Even for pros with years of experience, the rapidly shifting domain of digital marketing can present obstacles now and then. They make mistakes. With that said, I recently came across this article by Digisurf about digital marketing mistakes. Reflecting on the highlights of this article, I found many of the points resonated with my experiences in digital marketing. Here's my take on some of the insights shared by the experts:
These people, their titles ranging from CEO to consultant, have graciously shed light on some of the most common slip-ups, as they've seen or even committed them, and furnished us with some key lessons on how to avoid them.
Concentrate on Select Digital Channels
Nicole Lee's work makes an important point, to which I would like to add my voice: she is urging marketers to concentrate their efforts on fewer digital channels. From my vantage point as a content creator at ClockOn, I myself have witnessed our team attempting to be in too many digital places at once, and the result is often the appearance of spreading oneself too thin. We recently had a team meeting where we spoke about content distribution. One of the biggest takeaways from that team meeting was that we needed to stop first and identify on which digital channels ClockOn's audience is actually most socially active and engaged.
Pavel Naydenov believes putting engagement before reach is the right strategy.
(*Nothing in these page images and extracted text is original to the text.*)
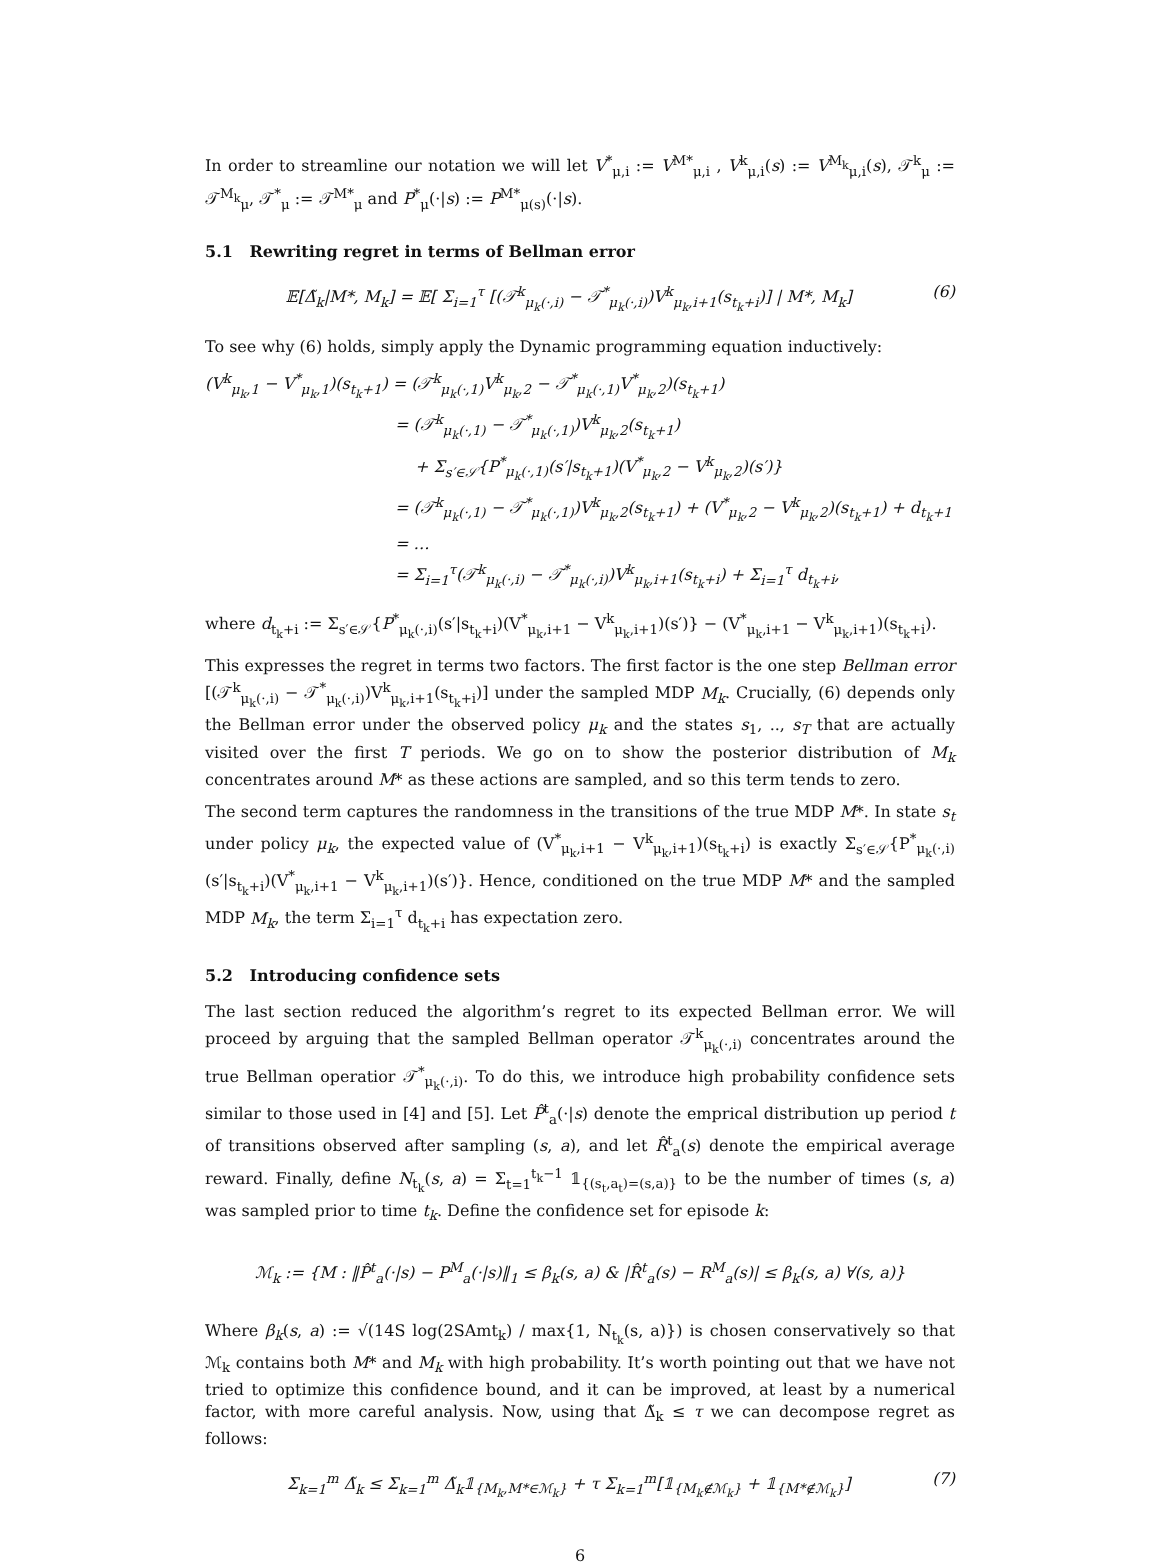In order to streamline our notation we will let V<sup>*</sup><sub>μ,i</sub> := V<sup>M*</sup><sub>μ,i</sub> , V<sup>k</sup><sub>μ,i</sub>(s) := V<sup>M<sub>k</sub></sup><sub>μ,i</sub>(s), 𝒯<sup>k</sup><sub>μ</sub> := 𝒯<sup>M<sub>k</sub></sup><sub>μ</sub>, 𝒯<sup>*</sup><sub>μ</sub> := 𝒯<sup>M*</sup><sub>μ</sub> and P<sup>*</sup><sub>μ</sub>(·|s) := P<sup>M*</sup><sub>μ(s)</sub>(·|s).
5.1 Rewriting regret in terms of Bellman error
𝔼[Δ̃<sub>k</sub>|M*, M<sub>k</sub>] = 𝔼[ Σ<sub>i=1</sub><sup>τ</sup> [(𝒯<sup>k</sup><sub>μ<sub>k</sub>(·,i)</sub> − 𝒯<sup>*</sup><sub>μ<sub>k</sub>(·,i)</sub>)V<sup>k</sup><sub>μ<sub>k</sub>,i+1</sub>(s<sub>t<sub>k</sub>+i</sub>)] | M*, M<sub>k</sub>] (6)
To see why (6) holds, simply apply the Dynamic programming equation inductively:
(V<sup>k</sup><sub>μ<sub>k</sub>,1</sub> − V<sup>*</sup><sub>μ<sub>k</sub>,1</sub>)(s<sub>t<sub>k</sub>+1</sub>) = (𝒯<sup>k</sup><sub>μ<sub>k</sub>(·,1)</sub>V<sup>k</sup><sub>μ<sub>k</sub>,2</sub> − 𝒯<sup>*</sup><sub>μ<sub>k</sub>(·,1)</sub>V<sup>*</sup><sub>μ<sub>k</sub>,2</sub>)(s<sub>t<sub>k</sub>+1</sub>)
= (𝒯<sup>k</sup><sub>μ<sub>k</sub>(·,1)</sub> − 𝒯<sup>*</sup><sub>μ<sub>k</sub>(·,1)</sub>)V<sup>k</sup><sub>μ<sub>k</sub>,2</sub>(s<sub>t<sub>k</sub>+1</sub>)
+ Σ<sub>s′∈𝒮</sub>{P<sup>*</sup><sub>μ<sub>k</sub>(·,1)</sub>(s′|s<sub>t<sub>k</sub>+1</sub>)(V<sup>*</sup><sub>μ<sub>k</sub>,2</sub> − V<sup>k</sup><sub>μ<sub>k</sub>,2</sub>)(s′)}
= (𝒯<sup>k</sup><sub>μ<sub>k</sub>(·,1)</sub> − 𝒯<sup>*</sup><sub>μ<sub>k</sub>(·,1)</sub>)V<sup>k</sup><sub>μ<sub>k</sub>,2</sub>(s<sub>t<sub>k</sub>+1</sub>) + (V<sup>*</sup><sub>μ<sub>k</sub>,2</sub> − V<sup>k</sup><sub>μ<sub>k</sub>,2</sub>)(s<sub>t<sub>k</sub>+1</sub>) + d<sub>t<sub>k</sub>+1</sub>
= …
= Σ<sub>i=1</sub><sup>τ</sup>(𝒯<sup>k</sup><sub>μ<sub>k</sub>(·,i)</sub> − 𝒯<sup>*</sup><sub>μ<sub>k</sub>(·,i)</sub>)V<sup>k</sup><sub>μ<sub>k</sub>,i+1</sub>(s<sub>t<sub>k</sub>+i</sub>) + Σ<sub>i=1</sub><sup>τ</sup> d<sub>t<sub>k</sub>+i</sub>,
where d<sub>t<sub>k</sub>+i</sub> := Σ<sub>s′∈𝒮</sub>{P<sup>*</sup><sub>μ<sub>k</sub>(·,i)</sub>(s′|s<sub>t<sub>k</sub>+i</sub>)(V<sup>*</sup><sub>μ<sub>k</sub>,i+1</sub> − V<sup>k</sup><sub>μ<sub>k</sub>,i+1</sub>)(s′)} − (V<sup>*</sup><sub>μ<sub>k</sub>,i+1</sub> − V<sup>k</sup><sub>μ<sub>k</sub>,i+1</sub>)(s<sub>t<sub>k</sub>+i</sub>).
This expresses the regret in terms two factors. The first factor is the one step Bellman error [(𝒯<sup>k</sup><sub>μ<sub>k</sub>(·,i)</sub> − 𝒯<sup>*</sup><sub>μ<sub>k</sub>(·,i)</sub>)V<sup>k</sup><sub>μ<sub>k</sub>,i+1</sub>(s<sub>t<sub>k</sub>+i</sub>)] under the sampled MDP M<sub>k</sub>. Crucially, (6) depends only the Bellman error under the observed policy μ<sub>k</sub> and the states s<sub>1</sub>, .., s<sub>T</sub> that are actually visited over the first T periods. We go on to show the posterior distribution of M<sub>k</sub> concentrates around M* as these actions are sampled, and so this term tends to zero.
The second term captures the randomness in the transitions of the true MDP M*. In state s<sub>t</sub> under policy μ<sub>k</sub>, the expected value of (V<sup>*</sup><sub>μ<sub>k</sub>,i+1</sub> − V<sup>k</sup><sub>μ<sub>k</sub>,i+1</sub>)(s<sub>t<sub>k</sub>+i</sub>) is exactly Σ<sub>s′∈𝒮</sub>{P<sup>*</sup><sub>μ<sub>k</sub>(·,i)</sub>(s′|s<sub>t<sub>k</sub>+i</sub>)(V<sup>*</sup><sub>μ<sub>k</sub>,i+1</sub> − V<sup>k</sup><sub>μ<sub>k</sub>,i+1</sub>)(s′)}. Hence, conditioned on the true MDP M* and the sampled MDP M<sub>k</sub>, the term Σ<sub>i=1</sub><sup>τ</sup> d<sub>t<sub>k</sub>+i</sub> has expectation zero.
5.2 Introducing confidence sets
The last section reduced the algorithm’s regret to its expected Bellman error. We will proceed by arguing that the sampled Bellman operator 𝒯<sup>k</sup><sub>μ<sub>k</sub>(·,i)</sub> concentrates around the true Bellman operatior 𝒯<sup>*</sup><sub>μ<sub>k</sub>(·,i)</sub>. To do this, we introduce high probability confidence sets similar to those used in [4] and [5]. Let P̂<sup>t</sup><sub>a</sub>(·|s) denote the emprical distribution up period t of transitions observed after sampling (s, a), and let R̂<sup>t</sup><sub>a</sub>(s) denote the empirical average reward. Finally, define N<sub>t<sub>k</sub></sub>(s, a) = Σ<sub>t=1</sub><sup>t<sub>k</sub>−1</sup> 𝟙<sub>{(s<sub>t</sub>,a<sub>t</sub>)=(s,a)}</sub> to be the number of times (s, a) was sampled prior to time t<sub>k</sub>. Define the confidence set for episode k:
ℳ<sub>k</sub> := {M : ‖P̂<sup>t</sup><sub>a</sub>(·|s) − P<sup>M</sup><sub>a</sub>(·|s)‖<sub>1</sub> ≤ β<sub>k</sub>(s, a) & |R̂<sup>t</sup><sub>a</sub>(s) − R<sup>M</sup><sub>a</sub>(s)| ≤ β<sub>k</sub>(s, a) ∀(s, a)}
Where β<sub>k</sub>(s, a) := √(14S log(2SAmt<sub>k</sub>) / max{1, N<sub>t<sub>k</sub></sub>(s, a)}) is chosen conservatively so that ℳ<sub>k</sub> contains both M* and M<sub>k</sub> with high probability. It’s worth pointing out that we have not tried to optimize this confidence bound, and it can be improved, at least by a numerical factor, with more careful analysis. Now, using that Δ̃<sub>k</sub> ≤ τ we can decompose regret as follows:
Σ<sub>k=1</sub><sup>m</sup> Δ̃<sub>k</sub> ≤ Σ<sub>k=1</sub><sup>m</sup> Δ̃<sub>k</sub>𝟙<sub>{M<sub>k</sub>,M*∈ℳ<sub>k</sub>}</sub> + τ Σ<sub>k=1</sub><sup>m</sup>[𝟙<sub>{M<sub>k</sub>∉ℳ<sub>k</sub>}</sub> + 𝟙<sub>{M*∉ℳ<sub>k</sub>}</sub>] (7)
6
He agrees that ClockOn should pursue audience interaction as its North Star metric of success and sees our mission as keeping society informed through our content, products, and services. "To succeed in our weekly, structured, and interaction goals, our team creates content, asks open-ended questions, and engages with the audience on a personal level. This strategy forms not just customers who interact with us, but a community of advocates for our brand."
Keep Digital Marketing Aspirations Real: Damnfew's CEO, Vinod Sabat, calls this "the most important lesson" he's learned. Along the way, this entrepreneur also encountered enormous pressure from customers panting for instant, spectacular success. He feels their pain, he says, but he doesn't let it faze him. He's figured out how to deliver real results in a reasonable amount of time. He's almost succeeded in not succumbing to the temptation of touting miracles as something his team had any hand in delivering.
Embrace Mobile-First
What Chad DeBolt has to say about your website can hardly be ignored these days. If it isn't already, your site must not just become friendly to those of us who refuse to let go of our phones but actually put those folks first. Why? What uptick can you possibly expect to see in either search rankings or conversions? "Search will go on, and search will return," as ClockOn Visionary and man of letters (or at least concise emails) Ron Mendelson promised us just last week.
Kevin Hall's emphasis on solution-related keywords, in place of branding, is both perspicuous and valuable when one has a limited budget to work with. And yet, that is just the beginning of the story. Hall’s point is that for a business with big constraints on its financial and human resources, branding is one possible way to go. But when taken together with the keyword "solutions," what emerges is a kind of narrative, sometimes related and sometimes not, that gets at the business's return to the reason it might not have been so successful in the first place.
Continual Management and Optimization Gabriel Lukov is correct in saying that the approach of "setting up a campaign and then forgetting about it" is something marketers cannot afford to do. The ongoing process of managing and optimizing that campaign is critical. At ClockOn, we make sure to stay on top of this. We treat our marketing operations with a high degree of seriousness and are always asking the question, "What can we do to perform better?"
Know Your Target Audience Well
The counsel that Alex Stasiak offers to really get to know and understand your target audience can’t be sufficiently emphasized. On the base level, marketers do well to comprehend the audience’s most common demographic denominators. But the real pay dirt lies not only in knowing "who" in the typical way marketers discuss identity but also in understanding "how" the audience behaves, thinks, lives, and works; and "why" they do what they do, in the way that they do it. Only then can a marketer or agency do truly audience-tailored work that is worth much of anything.
Finally, let's come to the crux of the matter. My (Blake Smith's) insight into successfully going about digital marketing christens this last core principle: "Balance long-term vision with agility." Lead with a clear, common, and inspiring long-term goal, but be nimble when it comes to executing day-to-day details and working with immediate changes. For ClockOn (my innovative, Australia-based company that offers time and attendance solutions to businesses of all kinds), this balanced approach has helped us become not just pioneers but also visionaries who validate our vanguard ideas with real-world payoffs.